RECORDS SUPPLIED |
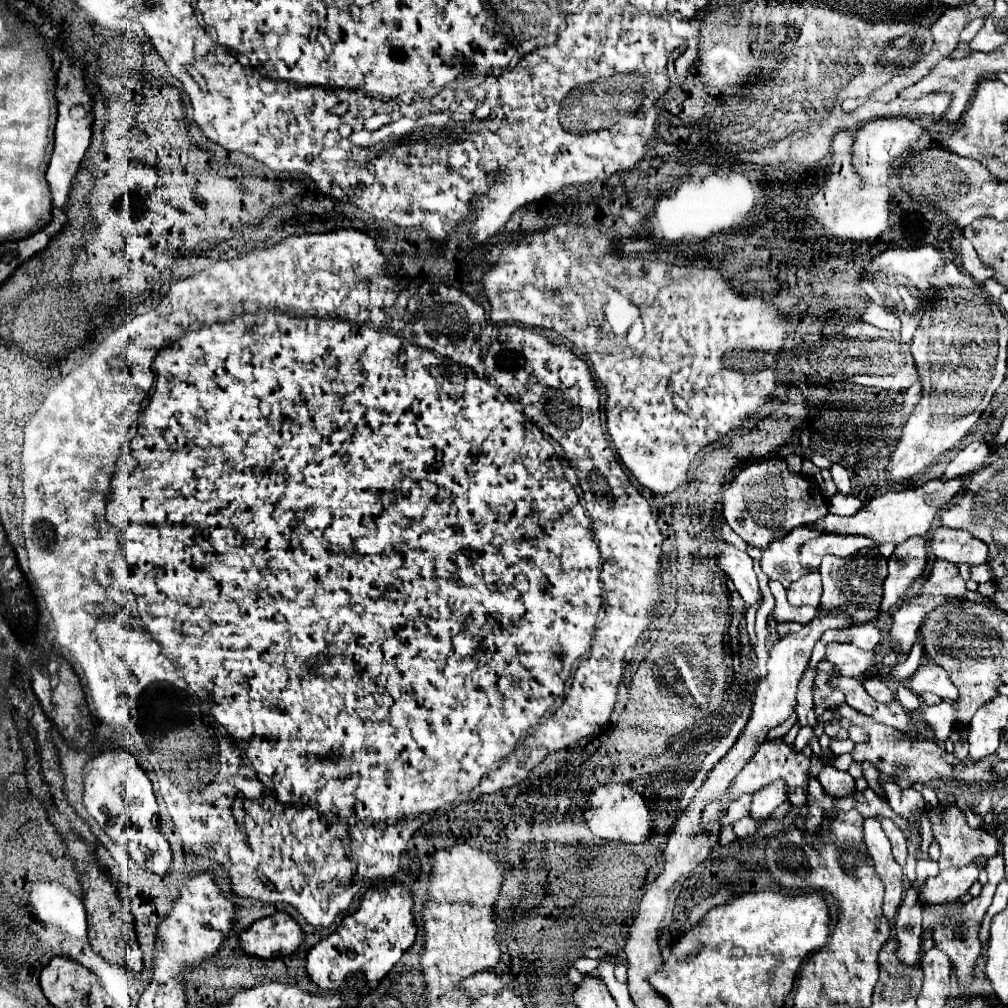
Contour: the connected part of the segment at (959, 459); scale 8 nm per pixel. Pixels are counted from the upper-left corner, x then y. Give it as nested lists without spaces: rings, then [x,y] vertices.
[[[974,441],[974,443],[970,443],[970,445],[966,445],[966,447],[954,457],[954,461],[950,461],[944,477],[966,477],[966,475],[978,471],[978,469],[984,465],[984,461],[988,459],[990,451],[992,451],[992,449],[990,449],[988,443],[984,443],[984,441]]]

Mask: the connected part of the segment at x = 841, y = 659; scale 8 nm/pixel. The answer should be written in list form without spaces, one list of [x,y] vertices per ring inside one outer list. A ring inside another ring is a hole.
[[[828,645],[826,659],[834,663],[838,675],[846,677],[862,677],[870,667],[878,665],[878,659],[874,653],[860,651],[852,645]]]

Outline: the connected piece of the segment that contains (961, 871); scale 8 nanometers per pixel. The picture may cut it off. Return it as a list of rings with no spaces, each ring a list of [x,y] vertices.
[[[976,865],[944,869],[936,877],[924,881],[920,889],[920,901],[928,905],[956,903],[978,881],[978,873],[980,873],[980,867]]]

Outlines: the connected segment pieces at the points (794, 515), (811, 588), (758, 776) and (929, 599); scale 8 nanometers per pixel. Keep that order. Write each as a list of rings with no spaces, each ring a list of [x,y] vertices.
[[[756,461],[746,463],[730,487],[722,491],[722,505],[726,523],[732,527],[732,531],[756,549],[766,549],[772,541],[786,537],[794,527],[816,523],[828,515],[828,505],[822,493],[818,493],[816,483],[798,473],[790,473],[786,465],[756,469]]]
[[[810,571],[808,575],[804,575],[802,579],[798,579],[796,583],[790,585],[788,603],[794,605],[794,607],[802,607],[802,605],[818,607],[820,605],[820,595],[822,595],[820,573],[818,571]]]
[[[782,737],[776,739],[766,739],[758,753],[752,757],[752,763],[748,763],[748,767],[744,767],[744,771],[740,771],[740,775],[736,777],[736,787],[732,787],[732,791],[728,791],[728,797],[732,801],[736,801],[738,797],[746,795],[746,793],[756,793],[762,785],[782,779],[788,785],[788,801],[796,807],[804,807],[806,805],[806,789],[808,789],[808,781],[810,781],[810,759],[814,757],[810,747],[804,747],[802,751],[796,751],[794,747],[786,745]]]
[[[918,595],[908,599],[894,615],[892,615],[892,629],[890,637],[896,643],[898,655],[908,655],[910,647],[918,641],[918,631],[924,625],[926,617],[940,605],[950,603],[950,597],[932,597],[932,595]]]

INSTRUCTIONS FOR THE TASK | Exactly as written, restate all of the data, leaving out the images.

ANSWER TO THIS TASK |
Contour: the connected part of the segment at (959, 459); scale 8 nm per pixel. Pixels are counted from the upper-left corner, x then y. Give it as nested lists without spaces: rings, then [x,y] vertices.
[[[974,441],[974,443],[970,443],[970,445],[966,445],[966,447],[954,457],[954,461],[950,461],[944,477],[966,477],[966,475],[978,471],[978,469],[984,465],[984,461],[988,459],[990,451],[992,451],[992,449],[990,449],[988,443],[984,443],[984,441]]]

Mask: the connected part of the segment at x = 841, y = 659; scale 8 nm/pixel. The answer should be written in list form without spaces, one list of [x,y] vertices per ring inside one outer list. A ring inside another ring is a hole.
[[[828,645],[826,659],[834,663],[838,675],[846,677],[862,677],[870,667],[878,665],[878,659],[874,653],[860,651],[852,645]]]

Outline: the connected piece of the segment that contains (961, 871); scale 8 nanometers per pixel. The picture may cut it off. Return it as a list of rings with no spaces, each ring a list of [x,y] vertices.
[[[976,865],[944,869],[936,877],[924,881],[920,889],[920,901],[928,905],[956,903],[978,881],[978,873],[980,873],[980,867]]]

Outlines: the connected segment pieces at the points (794, 515), (811, 588), (758, 776) and (929, 599); scale 8 nanometers per pixel. Keep that order. Write each as a list of rings with no spaces, each ring a list of [x,y] vertices.
[[[756,461],[746,463],[730,487],[722,491],[722,505],[726,523],[732,527],[732,531],[756,549],[766,549],[772,541],[786,537],[794,527],[816,523],[828,515],[828,505],[822,493],[818,493],[816,483],[798,473],[790,473],[786,465],[756,469]]]
[[[810,571],[808,575],[804,575],[802,579],[798,579],[796,583],[790,585],[788,603],[794,605],[794,607],[802,607],[802,605],[818,607],[820,605],[820,595],[822,595],[820,573],[818,571]]]
[[[782,737],[776,739],[766,739],[758,753],[752,757],[752,763],[748,763],[748,767],[744,767],[744,771],[740,771],[740,775],[736,777],[736,787],[732,787],[732,791],[728,791],[728,797],[732,801],[736,801],[738,797],[746,795],[746,793],[756,793],[762,785],[782,779],[788,785],[788,801],[796,807],[804,807],[806,805],[806,789],[808,789],[808,781],[810,781],[810,759],[814,757],[810,747],[804,747],[802,751],[796,751],[794,747],[786,745]]]
[[[918,595],[908,599],[894,615],[892,615],[892,629],[890,637],[896,643],[898,655],[908,655],[910,647],[918,641],[918,631],[924,625],[926,617],[940,605],[950,603],[950,597],[932,597],[932,595]]]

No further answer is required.